§ **Source data**:
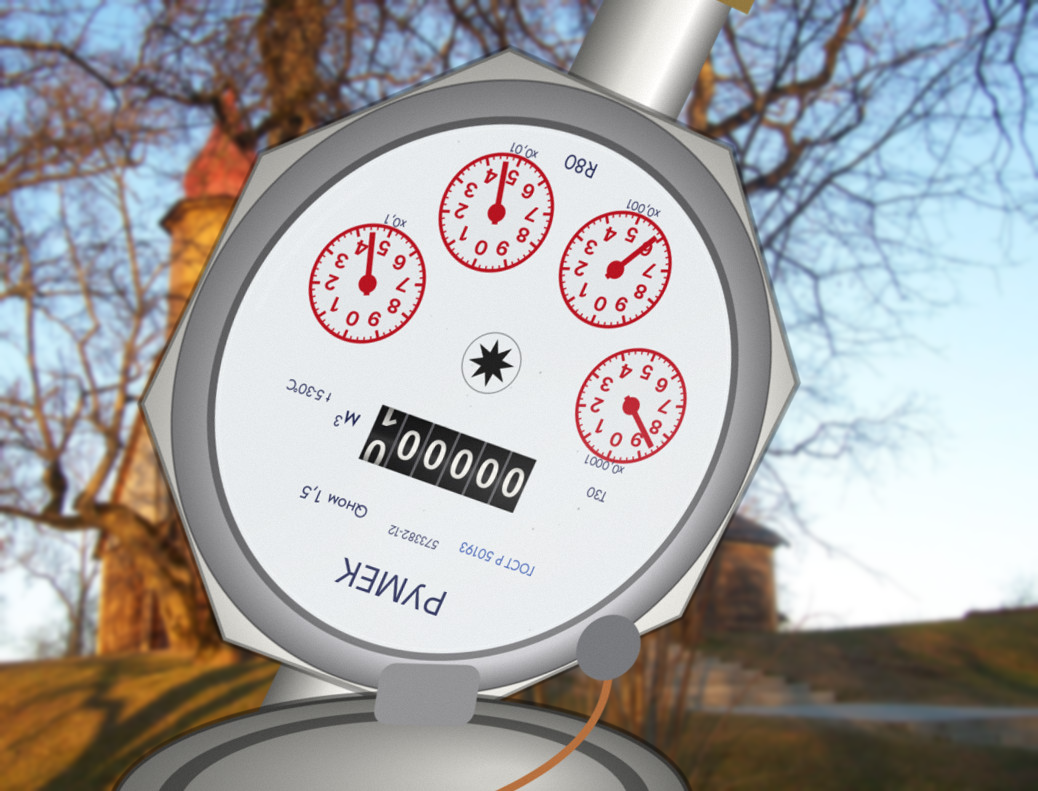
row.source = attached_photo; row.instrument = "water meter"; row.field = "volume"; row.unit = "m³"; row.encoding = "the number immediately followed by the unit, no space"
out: 0.4458m³
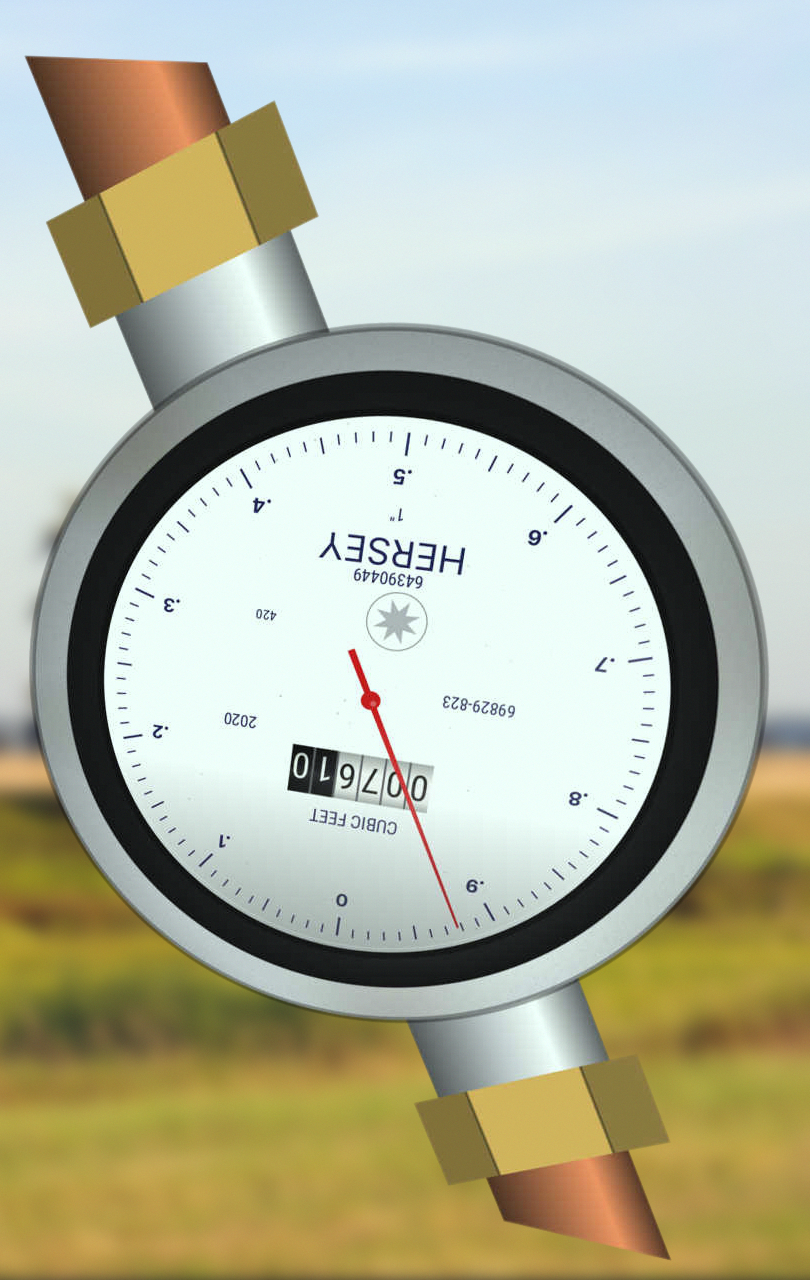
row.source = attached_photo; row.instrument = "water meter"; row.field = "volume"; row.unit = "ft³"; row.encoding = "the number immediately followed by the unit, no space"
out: 7609.92ft³
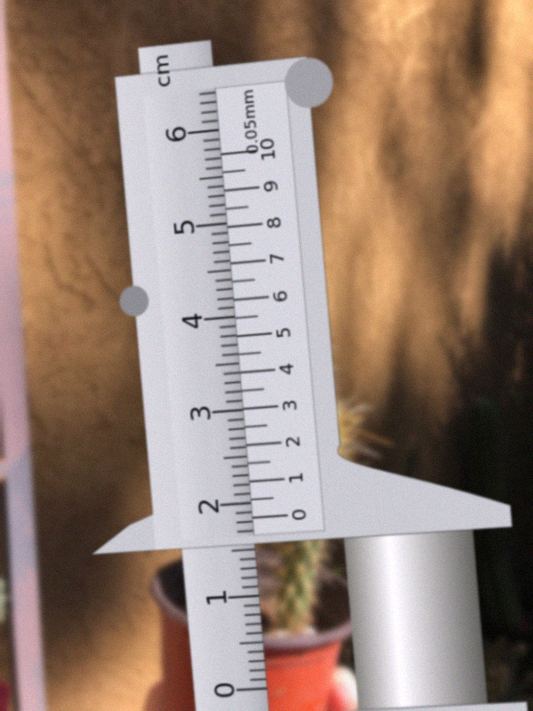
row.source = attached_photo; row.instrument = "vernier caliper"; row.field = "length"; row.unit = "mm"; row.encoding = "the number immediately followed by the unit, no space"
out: 18.4mm
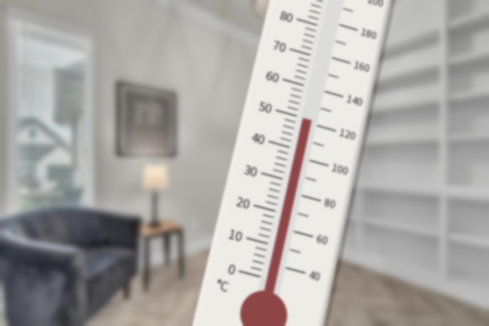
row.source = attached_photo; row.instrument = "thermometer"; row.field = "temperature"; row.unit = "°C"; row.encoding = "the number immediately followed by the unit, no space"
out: 50°C
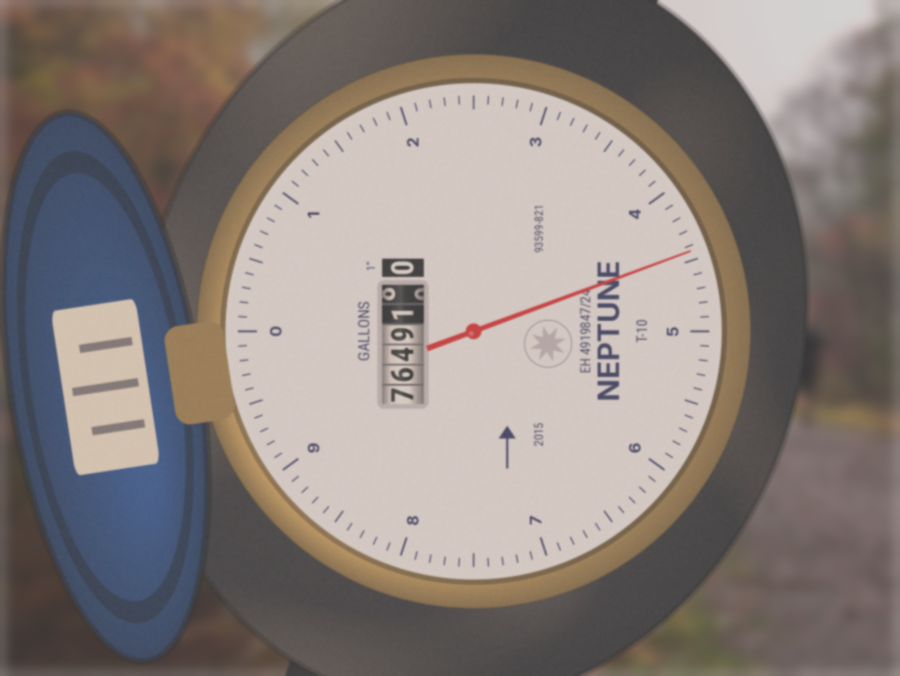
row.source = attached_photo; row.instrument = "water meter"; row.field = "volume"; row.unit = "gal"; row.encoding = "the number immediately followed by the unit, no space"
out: 7649184.4gal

§ **Your task**:
Rewrite every entry above with "flow meter" substituted for each occurrence of "water meter", keeping everything else the same. Omit the pictures from your version.

§ **Answer space**:
row.source = attached_photo; row.instrument = "flow meter"; row.field = "volume"; row.unit = "m³"; row.encoding = "the number immediately followed by the unit, no space"
out: 0.4458m³
row.source = attached_photo; row.instrument = "flow meter"; row.field = "volume"; row.unit = "ft³"; row.encoding = "the number immediately followed by the unit, no space"
out: 7609.92ft³
row.source = attached_photo; row.instrument = "vernier caliper"; row.field = "length"; row.unit = "mm"; row.encoding = "the number immediately followed by the unit, no space"
out: 18.4mm
row.source = attached_photo; row.instrument = "thermometer"; row.field = "temperature"; row.unit = "°C"; row.encoding = "the number immediately followed by the unit, no space"
out: 50°C
row.source = attached_photo; row.instrument = "flow meter"; row.field = "volume"; row.unit = "gal"; row.encoding = "the number immediately followed by the unit, no space"
out: 7649184.4gal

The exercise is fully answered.